Friday, May 05, 2006

Where's the Beef?

It's a matter of historical fact that for over 20 years the GOP has been wooing conservatives on a national level with the theme that the GOP stood eager and ready to enact the conservative agenda, only it was frustrated by the lack of institutional control. Partisan control of the branches of government would translate into ideological reform of federal policy--we were told.

And it worked wonderfully: the House changed hands for the first time in forty years; the partisan majority in the Senate increased with each election; and Bush won re-election with the highest turnout as both absolute numbers and percentage in decades.

But so what? "Where's the beef?"

Some very smart people--Hugh Hewitt is probably the most prominent example-- have made the very dumb mistake of thinking this is a permanent formula for bringing energetic conservatives to the polls.

In fact, they think they've hit the winning solution to permanent partisan control: promise conservatives that they'll enact the conservative agenda ASAP, and promise the center that they will actually do no such thing for the forseeable future.

That is why the "brains" of the GOP are willing to throw about $100 million into Pennsylvania, to elect both Sen.
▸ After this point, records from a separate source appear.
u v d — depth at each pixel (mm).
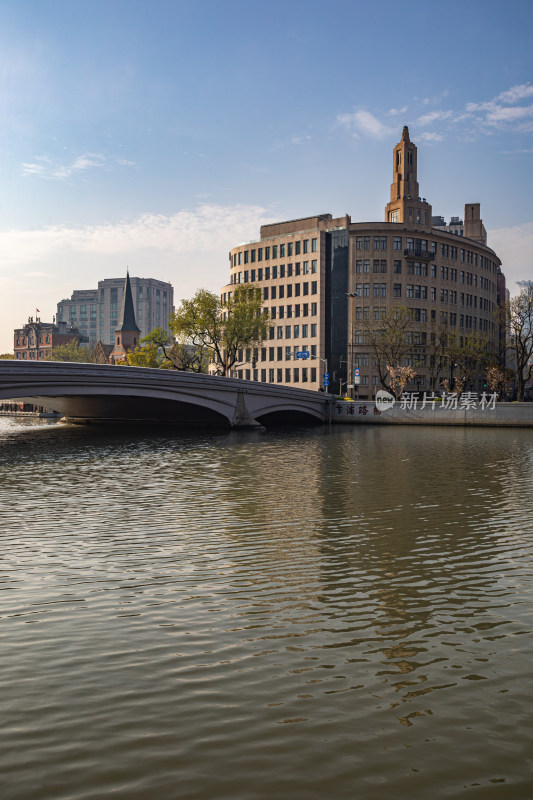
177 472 30203
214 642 9695
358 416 81812
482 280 126188
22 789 6168
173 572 13500
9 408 133125
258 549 15422
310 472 29938
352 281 109812
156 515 19656
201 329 84812
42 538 16609
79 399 63250
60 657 9117
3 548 15547
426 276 112312
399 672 8664
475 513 19859
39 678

Santorum and Sen. Specter. The fact that they are each promising to butt heads on policy is literally irrelevant.

The end result is a very sparse record of achievement compared to similar periods when one party had majorities in both chambers and the White House--such as FDR's tenure, for example.
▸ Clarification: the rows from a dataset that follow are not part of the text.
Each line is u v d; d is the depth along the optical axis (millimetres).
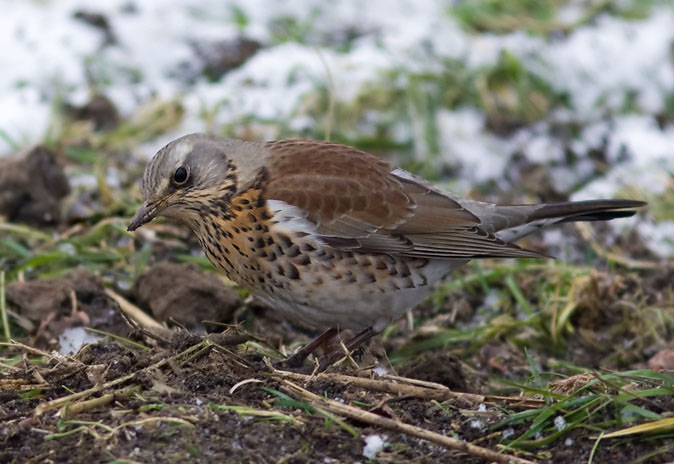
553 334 12211
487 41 18047
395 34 18031
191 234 13359
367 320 10562
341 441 8398
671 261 13844
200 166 10258
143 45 17672
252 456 8094
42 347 11164
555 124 16484
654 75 17500
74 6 18359
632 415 8672
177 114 15930
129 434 8234
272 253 10141
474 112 16641
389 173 10766
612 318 12539
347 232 10266
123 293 12125
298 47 17594
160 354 9531
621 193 14945
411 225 10500
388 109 16344
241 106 16203
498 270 13188
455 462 8266
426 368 10281
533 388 9078
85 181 14398
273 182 10219
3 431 8352
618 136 16281
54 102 15820
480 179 15492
A Hapsburg empress, looking back on the revolts of 1848, said "The country was administered, not governed." I get the same sense that the GOP would rather punt on every issue, than offend any voters--or RINOs-- with a solution. And that is not just a conservative or Republican problem, it is an American problem.

1 comment:

francois said...

Keep in mind though that FDR had bigger majorities to work with.

Republican majorities are so slim that all it takes is a couple of defectors from the more liberal members to scuttle spending control.
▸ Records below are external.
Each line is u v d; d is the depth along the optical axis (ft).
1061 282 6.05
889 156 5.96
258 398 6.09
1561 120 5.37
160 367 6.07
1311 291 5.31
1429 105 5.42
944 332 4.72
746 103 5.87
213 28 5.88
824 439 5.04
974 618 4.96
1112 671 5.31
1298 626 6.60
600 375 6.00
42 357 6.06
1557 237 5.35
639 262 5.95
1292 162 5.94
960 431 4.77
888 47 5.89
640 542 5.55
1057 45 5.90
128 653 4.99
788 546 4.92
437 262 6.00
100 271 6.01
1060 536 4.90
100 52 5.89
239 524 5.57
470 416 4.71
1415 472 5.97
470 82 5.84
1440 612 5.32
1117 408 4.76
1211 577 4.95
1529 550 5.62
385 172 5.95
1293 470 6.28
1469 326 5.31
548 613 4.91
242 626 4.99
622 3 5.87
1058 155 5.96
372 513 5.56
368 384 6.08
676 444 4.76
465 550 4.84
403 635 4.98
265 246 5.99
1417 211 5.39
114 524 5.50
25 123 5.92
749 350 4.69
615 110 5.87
Although the REpublicans have a majority, there is not yet a majority that favor spending control. In order to have a good shot at controlling spending, we either need a President willing to use a veto(there are enough anti-spending Republicans to uphold most vetoes), or much bigger majorities(probably on the level of FDR's majorities, 70-30 or so).

It's going to be much easier to take the White House in 2008 and I think John McCain is the most likely guy to veto excessive spending bills.